Vermont in line to get more opioid abuse prevention funding
"In our little state, our special state, this should not be happening," said Sen. Patrick Leahy, D-Vermont.
Leahy says more than $4 million is heading to Vermont to combat opiate addiction. It's funding the senior senator says he's fought for.
"I'll get you the money. I can do that, but the money is only part of it," Leahy said. "It's going to be the men and women who work at it."
The new funding will help with treatment, recovery and enforcement. Vermont Health Commissioner Dr. Mark Levine says prevention and recovery are essential to easing the addiction crisis.
"Most importantly, we can pay renewed and increased attention to the entire process of recovery and all of our programs," Levine said.
Levine says the state has eliminated waitlists for those seeking treatment. There are about 9,000 Vermonters in treatment. But he estimates up to 30,000 Vermonters are addicted. Access to treatment is an important step.
"Just the opportunity to be referred into treatment and know there's a plan for you is pretty much limited to Vermont and a few other states," Levine said.

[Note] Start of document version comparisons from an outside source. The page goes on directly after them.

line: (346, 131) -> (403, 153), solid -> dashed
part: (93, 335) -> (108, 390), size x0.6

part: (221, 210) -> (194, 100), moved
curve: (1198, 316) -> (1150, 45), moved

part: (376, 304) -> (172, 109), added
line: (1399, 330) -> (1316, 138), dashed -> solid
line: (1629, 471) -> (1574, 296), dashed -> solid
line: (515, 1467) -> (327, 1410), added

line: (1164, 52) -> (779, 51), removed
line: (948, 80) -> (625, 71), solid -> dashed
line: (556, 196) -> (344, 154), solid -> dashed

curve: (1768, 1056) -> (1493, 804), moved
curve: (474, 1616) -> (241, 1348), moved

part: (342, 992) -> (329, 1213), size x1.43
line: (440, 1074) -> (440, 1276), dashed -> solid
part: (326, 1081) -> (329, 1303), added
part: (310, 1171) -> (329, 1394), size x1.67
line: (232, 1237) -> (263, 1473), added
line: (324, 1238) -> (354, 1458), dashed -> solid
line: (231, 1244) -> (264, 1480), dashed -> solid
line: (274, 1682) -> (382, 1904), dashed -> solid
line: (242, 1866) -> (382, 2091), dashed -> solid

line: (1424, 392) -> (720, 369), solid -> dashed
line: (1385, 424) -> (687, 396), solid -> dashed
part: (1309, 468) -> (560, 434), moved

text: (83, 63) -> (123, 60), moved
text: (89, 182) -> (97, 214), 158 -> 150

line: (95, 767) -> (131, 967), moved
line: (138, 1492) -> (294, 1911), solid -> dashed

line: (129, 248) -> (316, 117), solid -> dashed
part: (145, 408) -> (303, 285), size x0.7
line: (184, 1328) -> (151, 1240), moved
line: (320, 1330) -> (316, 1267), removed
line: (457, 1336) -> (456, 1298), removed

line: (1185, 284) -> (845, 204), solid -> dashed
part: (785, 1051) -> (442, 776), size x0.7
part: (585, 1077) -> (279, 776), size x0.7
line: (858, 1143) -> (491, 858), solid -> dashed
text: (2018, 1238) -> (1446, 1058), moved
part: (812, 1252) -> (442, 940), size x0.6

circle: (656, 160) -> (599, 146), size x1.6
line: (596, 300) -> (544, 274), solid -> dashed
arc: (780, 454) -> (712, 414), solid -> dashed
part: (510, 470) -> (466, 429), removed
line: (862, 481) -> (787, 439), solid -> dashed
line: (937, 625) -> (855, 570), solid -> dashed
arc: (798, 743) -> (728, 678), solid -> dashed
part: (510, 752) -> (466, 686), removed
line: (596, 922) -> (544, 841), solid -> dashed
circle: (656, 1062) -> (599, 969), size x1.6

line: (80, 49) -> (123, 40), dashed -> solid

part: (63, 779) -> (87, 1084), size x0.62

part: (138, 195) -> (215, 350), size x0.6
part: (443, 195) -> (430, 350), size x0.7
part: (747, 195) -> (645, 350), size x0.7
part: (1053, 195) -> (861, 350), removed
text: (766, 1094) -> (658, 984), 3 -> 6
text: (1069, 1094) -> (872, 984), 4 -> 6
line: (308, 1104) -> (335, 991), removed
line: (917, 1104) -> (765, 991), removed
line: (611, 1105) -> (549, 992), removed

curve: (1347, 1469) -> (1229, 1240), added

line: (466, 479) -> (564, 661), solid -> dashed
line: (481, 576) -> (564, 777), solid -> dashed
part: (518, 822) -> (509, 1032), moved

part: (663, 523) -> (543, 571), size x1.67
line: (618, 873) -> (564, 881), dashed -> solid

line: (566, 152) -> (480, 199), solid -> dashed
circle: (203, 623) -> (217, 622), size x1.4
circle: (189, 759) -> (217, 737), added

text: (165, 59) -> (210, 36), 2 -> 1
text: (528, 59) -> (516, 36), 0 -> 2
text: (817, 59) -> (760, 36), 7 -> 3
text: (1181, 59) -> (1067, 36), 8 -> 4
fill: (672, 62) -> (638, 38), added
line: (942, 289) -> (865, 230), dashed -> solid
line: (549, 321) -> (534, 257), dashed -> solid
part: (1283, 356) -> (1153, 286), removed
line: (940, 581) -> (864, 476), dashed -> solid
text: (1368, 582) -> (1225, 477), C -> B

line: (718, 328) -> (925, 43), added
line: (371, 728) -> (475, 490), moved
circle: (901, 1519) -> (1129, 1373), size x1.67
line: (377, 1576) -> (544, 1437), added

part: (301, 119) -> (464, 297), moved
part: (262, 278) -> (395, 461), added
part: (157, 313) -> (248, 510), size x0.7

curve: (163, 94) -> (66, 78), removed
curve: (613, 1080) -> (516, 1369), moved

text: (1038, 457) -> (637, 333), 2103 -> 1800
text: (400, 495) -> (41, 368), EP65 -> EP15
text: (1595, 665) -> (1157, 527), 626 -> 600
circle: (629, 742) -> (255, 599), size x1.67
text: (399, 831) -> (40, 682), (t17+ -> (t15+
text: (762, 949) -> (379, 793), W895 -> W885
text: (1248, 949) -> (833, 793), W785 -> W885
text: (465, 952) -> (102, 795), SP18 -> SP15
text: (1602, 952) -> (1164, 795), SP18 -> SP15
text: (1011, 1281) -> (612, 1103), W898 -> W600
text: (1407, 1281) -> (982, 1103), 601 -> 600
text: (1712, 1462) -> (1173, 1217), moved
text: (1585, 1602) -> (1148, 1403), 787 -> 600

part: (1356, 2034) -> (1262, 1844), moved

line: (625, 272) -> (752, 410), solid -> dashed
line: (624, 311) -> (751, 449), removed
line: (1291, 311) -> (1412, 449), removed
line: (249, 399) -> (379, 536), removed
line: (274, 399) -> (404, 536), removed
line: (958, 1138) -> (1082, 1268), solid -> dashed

Whether the state's investments are working is unknown. Fatal overdoses increased 30 percent in 2016, but just 5 percent in 2017. Officials say they're hopeful 2018 will be better. The state is cracking down on heroin dealers, too.
"As a direct result of the additional investigators assigned to the drug task force, we're seeing an increase in the number of investigations that eventually result in prosecution," Vt. State Police Col. Matthew Birmingham said.
Dr. Anne Johnston from the UVM Children's Hospital says the additional federal funding is important for the state's children. She says addicted babies develop fine, but if their parents don't recover, they face future challenges.